Even as Republican presidential candidates vow to dismantle what they call "Obamacare" -- the Patient Protection and Affordable Care Act of 2010 -- some of the law's key provisions are making their way onto the medical landscape. The latest step toward implementing the law came Thursday, as the Food and Drug Administration issued draft rules that will open the U.S. marketplace to "biosimilars" -- essentially generic versions of medications made with living, often bioengineered, organisms.
The FDA's actions Thursday promise U.S. consumers the prospect of big savings and some uncertainty too, as generic drug manufacturers and biotechnology firms -- many of them outside of the United States -- begin to make and market these complex medications.

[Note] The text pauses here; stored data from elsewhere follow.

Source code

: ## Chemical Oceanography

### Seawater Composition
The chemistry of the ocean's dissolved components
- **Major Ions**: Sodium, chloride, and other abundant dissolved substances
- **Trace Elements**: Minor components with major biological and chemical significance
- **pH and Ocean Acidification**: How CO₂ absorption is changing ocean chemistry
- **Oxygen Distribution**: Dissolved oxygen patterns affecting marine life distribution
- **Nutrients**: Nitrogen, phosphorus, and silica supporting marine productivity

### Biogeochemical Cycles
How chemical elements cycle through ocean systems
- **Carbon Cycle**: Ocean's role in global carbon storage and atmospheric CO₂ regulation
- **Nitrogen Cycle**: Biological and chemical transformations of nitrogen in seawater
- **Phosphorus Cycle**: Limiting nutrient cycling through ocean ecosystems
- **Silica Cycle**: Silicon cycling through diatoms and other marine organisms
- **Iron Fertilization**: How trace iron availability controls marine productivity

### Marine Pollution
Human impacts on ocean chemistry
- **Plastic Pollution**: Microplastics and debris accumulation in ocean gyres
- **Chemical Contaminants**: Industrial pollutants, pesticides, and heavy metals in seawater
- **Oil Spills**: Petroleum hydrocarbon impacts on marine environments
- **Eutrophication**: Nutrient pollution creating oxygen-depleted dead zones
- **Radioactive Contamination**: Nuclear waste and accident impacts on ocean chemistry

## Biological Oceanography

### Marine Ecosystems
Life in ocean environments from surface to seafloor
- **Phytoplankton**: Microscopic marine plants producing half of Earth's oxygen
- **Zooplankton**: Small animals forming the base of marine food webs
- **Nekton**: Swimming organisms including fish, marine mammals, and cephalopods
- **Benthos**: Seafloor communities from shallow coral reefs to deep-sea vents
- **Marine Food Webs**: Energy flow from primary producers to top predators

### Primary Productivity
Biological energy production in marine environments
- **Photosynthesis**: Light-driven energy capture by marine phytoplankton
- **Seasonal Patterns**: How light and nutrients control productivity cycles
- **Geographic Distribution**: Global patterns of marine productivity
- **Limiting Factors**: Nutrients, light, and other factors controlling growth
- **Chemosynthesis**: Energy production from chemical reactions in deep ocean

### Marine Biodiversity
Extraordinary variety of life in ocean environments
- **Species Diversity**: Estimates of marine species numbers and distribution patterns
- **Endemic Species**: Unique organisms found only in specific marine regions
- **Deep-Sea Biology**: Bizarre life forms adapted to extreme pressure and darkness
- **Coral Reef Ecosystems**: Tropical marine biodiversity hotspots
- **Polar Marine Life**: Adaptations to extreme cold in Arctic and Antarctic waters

Lawmakers who drafted the measure were told that opening this specialty-drug market to new manufacturers could drive down prices for such widely-used medications as insulin, anti-retroviral drugs, interferon, infertility medications and certain cancer therapies by 25% to 45%, slashing the nation's healthcare spending by $25 billion over 10 years.
But whether these less-expensive biosimilars will work as well as the brand-name drugs they mimic is not a simple matter. These medications result when living organisms are genetically engineered to produce specialized proteins that in turn have a cascade of complex effects inside the body. Small manufacturing changes would make a copy-cat medication quite different from the original. Compared to generic drugs, they're trickier to produce and pose more safety issues for patients who take them.